Creating an accurate project budget is a vital component of any successful grant application. The budget is also the part of an application that often lets people down or costs them money. It makes sense then to ensure your project budget is right from the get-go.

When it comes to creating your project budget always ensure you plan for the worst, obtain the most accurate estimates you can, identify where changes are likely to originate and have a contingency plan in place that will allow for potential oversights.

An accurate project budget will be comprehensive in its detail; however it should be clear to read and easy to understand.

Creating a Project Budget

A project budget should describe your project.

Your budget should tell the story of your proposed project. An assessor should be able to look at you budget and understand what your project will deliver by looking at the items of expenditure.

This is because your budget should link to your project tasks. Everything you will do as part of your project will cost money and should therefore have a budget line item associated with it.

Go through the project task list or To Do List and obtain quotes or calculate costs for each of the tasks. This will form the basis of your budget.

Creating a Project Budget

Ensure you keep it SIMPLE.

If there is a budget template included in your grant application by the funder, then use it, don’t go creating a new one because they have provided it to you for a reason. Assessors want to compare apples with apples, so they want all applications to have the budgets in the same format.

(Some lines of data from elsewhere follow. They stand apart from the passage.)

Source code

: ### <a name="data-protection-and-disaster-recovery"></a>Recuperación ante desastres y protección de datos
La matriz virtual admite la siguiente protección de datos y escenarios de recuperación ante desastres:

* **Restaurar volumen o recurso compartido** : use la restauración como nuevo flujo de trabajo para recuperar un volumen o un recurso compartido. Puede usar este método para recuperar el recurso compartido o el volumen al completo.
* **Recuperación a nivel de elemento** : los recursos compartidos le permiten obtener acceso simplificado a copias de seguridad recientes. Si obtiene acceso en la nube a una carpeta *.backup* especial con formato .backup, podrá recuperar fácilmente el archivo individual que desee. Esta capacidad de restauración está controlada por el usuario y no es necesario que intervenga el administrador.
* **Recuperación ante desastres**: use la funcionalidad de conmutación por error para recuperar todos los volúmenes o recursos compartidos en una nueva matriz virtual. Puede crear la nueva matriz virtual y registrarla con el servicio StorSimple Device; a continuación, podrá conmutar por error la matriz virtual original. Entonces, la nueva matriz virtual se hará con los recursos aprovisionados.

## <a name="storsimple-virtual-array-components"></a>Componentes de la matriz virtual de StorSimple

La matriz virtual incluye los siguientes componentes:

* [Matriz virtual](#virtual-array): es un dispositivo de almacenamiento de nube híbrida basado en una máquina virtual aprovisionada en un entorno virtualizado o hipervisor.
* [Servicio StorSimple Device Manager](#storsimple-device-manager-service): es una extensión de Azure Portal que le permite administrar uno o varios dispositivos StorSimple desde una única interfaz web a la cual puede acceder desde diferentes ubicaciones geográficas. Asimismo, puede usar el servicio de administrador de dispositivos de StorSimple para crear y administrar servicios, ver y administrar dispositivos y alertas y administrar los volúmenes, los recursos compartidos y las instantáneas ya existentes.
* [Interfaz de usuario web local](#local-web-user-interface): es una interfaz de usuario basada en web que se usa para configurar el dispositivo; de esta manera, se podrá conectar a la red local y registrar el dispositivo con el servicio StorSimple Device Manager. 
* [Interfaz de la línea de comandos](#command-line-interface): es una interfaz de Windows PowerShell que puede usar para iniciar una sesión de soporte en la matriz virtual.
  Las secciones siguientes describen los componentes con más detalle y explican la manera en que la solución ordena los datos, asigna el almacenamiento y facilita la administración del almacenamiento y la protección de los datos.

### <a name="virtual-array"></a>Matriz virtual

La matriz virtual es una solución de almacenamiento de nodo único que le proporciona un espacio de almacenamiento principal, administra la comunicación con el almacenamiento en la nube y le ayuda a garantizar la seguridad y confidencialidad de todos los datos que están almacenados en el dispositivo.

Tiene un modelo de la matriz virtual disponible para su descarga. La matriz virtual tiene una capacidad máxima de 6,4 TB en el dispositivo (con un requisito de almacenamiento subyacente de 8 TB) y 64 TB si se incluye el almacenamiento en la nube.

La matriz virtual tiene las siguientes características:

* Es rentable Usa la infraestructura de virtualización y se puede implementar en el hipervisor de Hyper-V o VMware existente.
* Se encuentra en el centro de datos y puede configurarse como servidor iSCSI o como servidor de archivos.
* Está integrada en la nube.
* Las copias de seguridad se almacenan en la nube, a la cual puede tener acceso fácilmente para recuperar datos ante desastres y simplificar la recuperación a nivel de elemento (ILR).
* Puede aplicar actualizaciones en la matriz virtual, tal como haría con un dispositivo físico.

If however you are not supplied with a template, keep your budget simple and to the point. Make it clear exactly what the project costs are, how they have been calculated or determined and do not use jargon. Often the best way to do this is by providing a budget spreadsheet with notes that explain how a cost was determined.

E.g. a note against a volunteer in-kind budget line item of $1,200 could be “In-kind volunteer costs were calculated at $15 per hour. 5 volunteers have committed to completing 16 hours of volunteer work each.”

And lastly, if you are provided specific guidelines for the budget, ensure you follow them. Some grants specify how in-kind staffing is to be calculated so check these guidelines before creating your budget.

Build contingency in to your budget.

Always ensure your budget has wiggle room for the small costs that you many have overlooked or for unforeseen issues such as delays, damage to equipment or accidents.

For larger projects this will come in the form of a contingency percentage. Most construction projects use a contingency of between 5 and 10%. Any less and the assessor will question whether the budget is accurate and there is sufficient planning in place for cost overruns. Any more and it may seem that you are asking for too much funding to complete your project.

However, for projects where a contingency percentage may seem inappropriate, you should still ensure a small amount of contingency is added in to your budget. For example, if you estimate something may take 20 hours, put 25 hours in to your budget, just to make sure you are able to complete the work within that allotted time/budget.

Often the best place for contingency in smaller, non-construction projects is by ensuring you have reasonable project management and project administration costs as line items in your budget.

Creating a Project Budget

Always provide evidence.

As explained in tip number 2, you should always explain how you calculated or determined the costs specified in your budget. Where the cost is for purchasing equipment or outsourcing work, always obtain at least one quote and reference that quote or, if possible, attach it to your application.

This provides certainty for the assessors that you have provided them an accurate budget and you will be able to complete the project within the budget.

Creating a Project Budget

Check the grant requirements.

If you are successful with the grant, there may be some requirements of the grant funding that will cost you money. Common examples are obtaining an independent financial audit of the project when it is completed and erecting signage at the project site. These things cost money and if you don’t put them in your project budget, then they will have to come from somewhere else within your organisation.  Make sure you don’t short-change yourself by checking these requirements of the grant agreement and including any of these costs in your budget.